Amendment 104 is about how to manage the agricultural transition. If things are not working as we want them to, what do the Government do? Do they pause, extend or even reverse the reduction in the direct payments? We know what the Government intend, which is, come 2021, the percentage reduction in the direct payment. That sounds straightforward, but such things are never as straightforward as they sound. Will the Minister tell us exactly how the scheme will come into operation? It needs to be about certainty and fairness.

The danger of uncertainty for, or the potential removal of important sums of money from, farms that are already struggling could have a very deleterious effect on their ability to continue. That matters because we are, potentially, changing the landscape dramatically. If certain small farms go out of business, tenant farms in particular, that will have a major impact on what our landscape looks like.

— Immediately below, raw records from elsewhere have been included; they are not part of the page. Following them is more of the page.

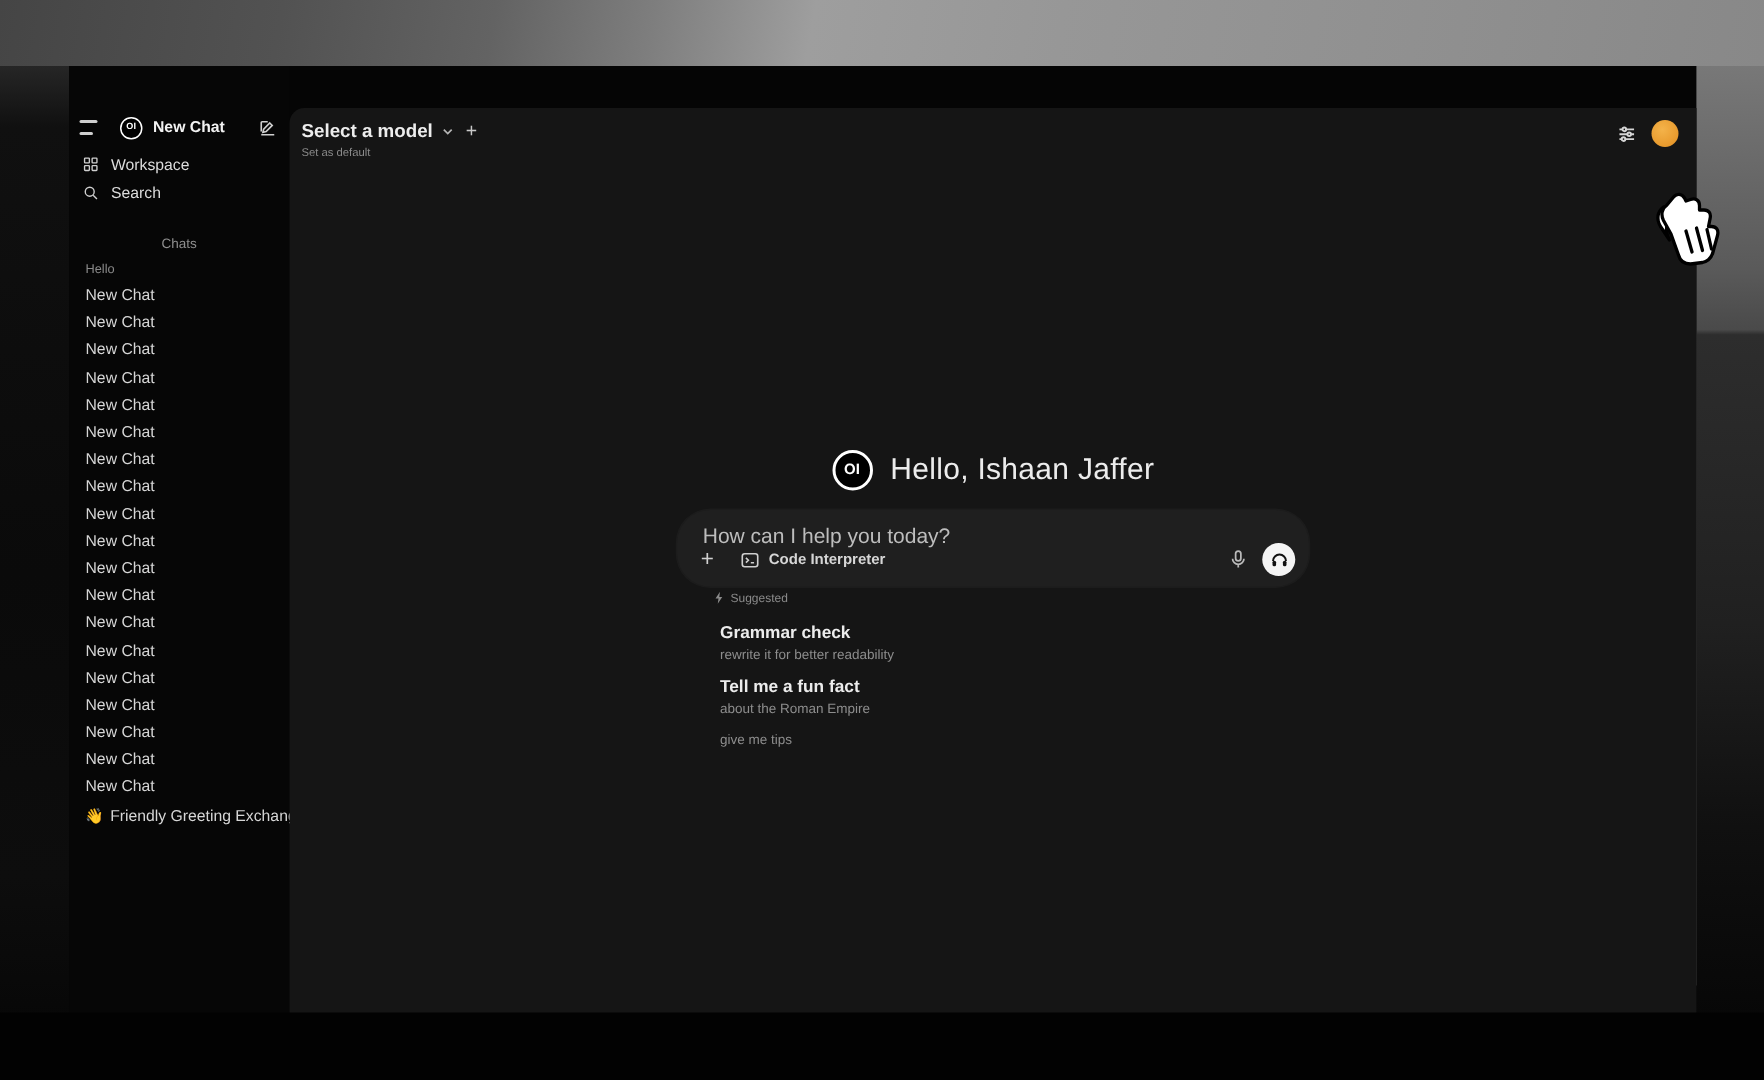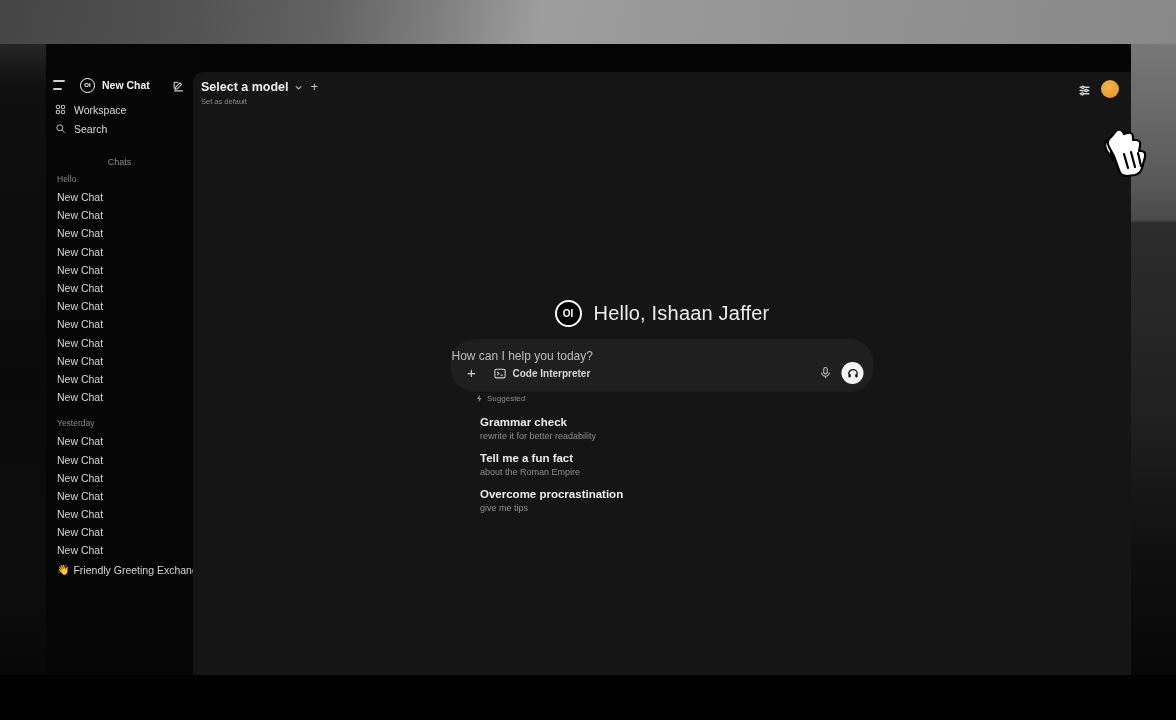--- a/index.html
+++ b/index.html
@@ -64,21 +64,21 @@
 
   .hello-row { position:absolute; left:0; top:256px; width:100%; display:flex;
     align-items:center; justify-content:center; gap:12px; z-index:2; }
   .hello-logo { width:27px; height:27px; border-radius:50%; background:#000; border:2px solid #fff;
     color:#fff; font-weight:bold; font-size:10px; display:flex; align-items:center; justify-content:center; }
   .hello-text { font-size:20px; font-weight:500; color:#ececec; letter-spacing:.2px; }
 
   .input-box { position:absolute; left:50%; transform:translateX(-50%); top:296px;
     width:421px; height:51px; background:#1f1f1f; border-radius:22px; z-index:2;
     box-shadow:0 0 0 1px rgba(255,255,255,0.03); }
-  .input-placeholder { position:absolute; left:0; top:9px; font-size:12px; color:#bdbdbd; }
+  .input-placeholder { position:absolute; left:17px; top:9px; font-size:14px; color:#bdbdbd; }
   .input-actions { position:absolute; left:0; right:0; bottom:7px; height:22px;
     display:flex; align-items:center; padding:0 9px 0 12px; }
   .plus-btn { width:16px; height:16px; color:#d0d0d0; font-size:15px; line-height:15px;
     text-align:center; cursor:pointer; }
   .ci-chip { display:flex; align-items:center; gap:6px; margin-left:14px; cursor:pointer; }
   .ci-chip svg { width:13px; height:13px; color:#cfcfcf; }
   .ci-chip .txt { font-size:10px; font-weight:bold; color:#d6d6d6; }
   .mic-btn { margin-left:auto; width:14px; height:16px; color:#b9b9b9; cursor:pointer; }
   .call-btn { width:22px; height:22px; border-radius:50%; background:#f4f4f4; margin-left:9px;
     display:flex; align-items:center; justify-content:center; cursor:pointer; }
@@ -156,21 +156,20 @@
           <div class="chat-item">New Chat</div>
           <div class="chat-item">New Chat</div>
           <div class="chat-item">New Chat</div>
           <div class="chat-item">New Chat</div>
           <div class="chat-item">New Chat</div>
           <div class="chat-item">New Chat</div>
           <div class="chat-item">New Chat</div>
           <div class="chat-item">New Chat</div>
         </div>
 
-      <div class="group-label" style="padding-top:12px;">Yesterday</div>
       <div>
 
       <div class="chat-item">New Chat</div>
           <div class="chat-item">New Chat</div>
           <div class="chat-item">New Chat</div>
           <div class="chat-item">New Chat</div>
           <div class="chat-item">New Chat</div>
           <div class="chat-item">New Chat</div>
           <div class="chat-item">New Chat</div>
         </div>
@@ -252,21 +251,20 @@
               <div class="title">Grammar check</div>
               <div class="sub">rewrite it for better readability</div>
             </div>
 
             <div class="suggest-item">
               <div class="title">Tell me a fun fact</div>
               <div class="sub">about the Roman Empire</div>
             </div>
 
             <div class="suggest-item">
-              <div class="title">Overcome procrastination</div>
               <div class="sub">give me tips</div>
             </div>
           </div>
       </div>
     </main>
   </div>
 
   <svg class="cursor" viewBox="0 0 62 60">
     <g stroke="#000" stroke-width="2.2" fill="#fff" stroke-linejoin="round" stroke-linecap="round">
       <path d="M10 10 C6 13 5 18 8 23 L14 32 C12 28 11 24 13 21 Z"></path>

I accept that the amendment is probing, but were it adopted some people might worry that we could say, “Okay, let’s just go back to direct payments, delay it a few more years.” On the one hand, we need to know for those who are losing payments what happens if the system does not quite work out, and, on the other hand, we need to see for those who are very inclined to see the changes what confidence they can have in the Government that those changes will happen as they should. There is concern on both sides: one wants the certainty that some payment system will be in place while the other believes that this is the wrong system, which is the reason for supporting the move towards environmental payments. I am interested to hear the Minister’s thoughts.

We are discussing everything to do with delinking the payments, moving from a system in which, in effect, we pay farmers to do what they have done to a system in which we pay farmers and others to do things that we want them to do. It is important for the Minister to identify how that is going to work.